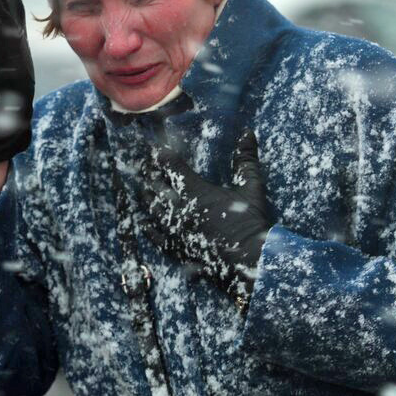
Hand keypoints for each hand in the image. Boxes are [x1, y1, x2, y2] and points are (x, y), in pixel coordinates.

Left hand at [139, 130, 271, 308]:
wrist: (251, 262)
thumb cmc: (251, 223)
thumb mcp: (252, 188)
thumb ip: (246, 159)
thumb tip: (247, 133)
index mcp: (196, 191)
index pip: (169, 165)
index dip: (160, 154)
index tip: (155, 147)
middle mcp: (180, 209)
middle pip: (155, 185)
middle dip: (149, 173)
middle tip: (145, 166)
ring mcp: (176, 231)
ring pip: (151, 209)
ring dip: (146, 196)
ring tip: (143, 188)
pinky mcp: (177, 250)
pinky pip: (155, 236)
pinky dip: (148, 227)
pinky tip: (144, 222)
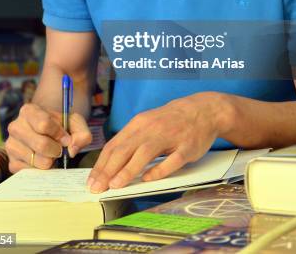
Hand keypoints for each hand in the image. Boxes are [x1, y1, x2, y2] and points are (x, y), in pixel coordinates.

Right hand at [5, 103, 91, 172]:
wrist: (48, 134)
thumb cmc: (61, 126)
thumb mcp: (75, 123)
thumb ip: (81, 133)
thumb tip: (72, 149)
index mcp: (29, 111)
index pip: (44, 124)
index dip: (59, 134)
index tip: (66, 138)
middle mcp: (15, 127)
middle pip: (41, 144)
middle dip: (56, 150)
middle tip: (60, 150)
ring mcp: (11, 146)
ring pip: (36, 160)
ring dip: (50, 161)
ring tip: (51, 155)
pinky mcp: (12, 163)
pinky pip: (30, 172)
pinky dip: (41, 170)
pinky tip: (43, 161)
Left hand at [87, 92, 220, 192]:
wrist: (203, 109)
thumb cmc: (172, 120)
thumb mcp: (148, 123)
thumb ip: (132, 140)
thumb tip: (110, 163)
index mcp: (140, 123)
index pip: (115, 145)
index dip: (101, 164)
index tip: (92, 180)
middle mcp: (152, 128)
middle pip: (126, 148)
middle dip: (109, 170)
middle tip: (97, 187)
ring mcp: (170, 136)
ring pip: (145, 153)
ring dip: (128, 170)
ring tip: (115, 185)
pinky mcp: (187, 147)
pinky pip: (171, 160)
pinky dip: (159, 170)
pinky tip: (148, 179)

==

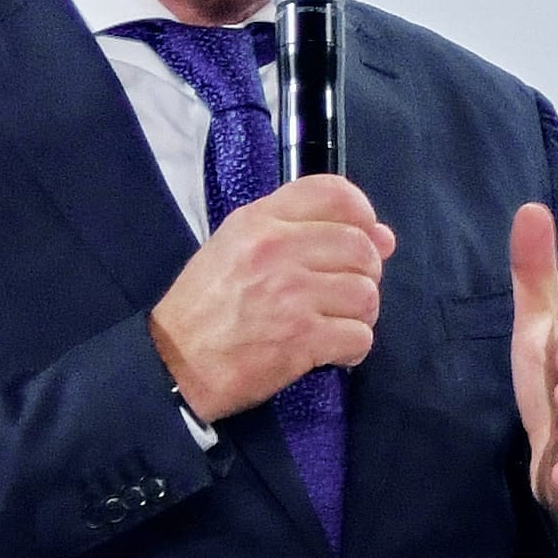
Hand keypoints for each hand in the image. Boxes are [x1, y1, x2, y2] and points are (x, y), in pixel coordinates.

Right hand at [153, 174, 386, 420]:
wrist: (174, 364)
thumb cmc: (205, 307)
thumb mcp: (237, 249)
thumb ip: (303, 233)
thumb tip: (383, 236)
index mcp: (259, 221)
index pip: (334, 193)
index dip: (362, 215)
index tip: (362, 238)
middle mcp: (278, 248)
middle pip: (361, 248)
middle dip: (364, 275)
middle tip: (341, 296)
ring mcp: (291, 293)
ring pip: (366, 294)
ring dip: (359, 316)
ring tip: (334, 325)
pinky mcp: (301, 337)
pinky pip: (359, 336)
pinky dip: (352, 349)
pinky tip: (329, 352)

EXERCISE: In the listing above, find the line with "ring dip: (146, 196)" and the line with "pinky tip: (148, 179)". Transcribe those two and everything between, exactly, leaving out pictures.

RESPONSE:
ring dip: (146, 196)
ring tip: (143, 188)
pinky mcp: (177, 250)
pinky pip: (155, 236)
pinky dip: (148, 227)
pinky tip: (144, 222)
Hand keypoints for each hand in the image. Boxes are [x1, y1, x2, y2] and points are (x, y), in pixel coordinates.

Right hand at [5, 103, 91, 172]:
wrist: (48, 134)
thumb cmc: (61, 126)
thumb mcp: (75, 123)
thumb ip: (81, 133)
thumb tip: (72, 149)
index mcp: (29, 111)
index pip: (44, 124)
index dip: (59, 134)
index tip: (66, 138)
middle mcp: (15, 127)
middle pip: (41, 144)
middle dip: (56, 150)
middle tip: (60, 150)
ring mcp: (11, 146)
ring pip: (36, 160)
ring dip: (50, 161)
ring tip: (51, 155)
pinky mcp: (12, 163)
pinky pip: (30, 172)
pinky dip: (41, 170)
pinky tip: (43, 161)
Left hand at [87, 92, 220, 192]:
wrist: (203, 109)
thumb cmc: (172, 120)
thumb mcp: (148, 123)
thumb ip: (132, 140)
thumb tip: (110, 163)
index mcp: (140, 123)
index pip: (115, 145)
index dip: (101, 164)
index tip: (92, 180)
middle mcp: (152, 128)
middle pip: (126, 148)
middle dip: (109, 170)
middle tip: (97, 187)
ring mcp: (170, 136)
ring pip: (145, 153)
ring dip: (128, 170)
ring tip: (115, 185)
pinky mcp: (187, 147)
pinky pip: (171, 160)
pinky dip: (159, 170)
pinky tip: (148, 179)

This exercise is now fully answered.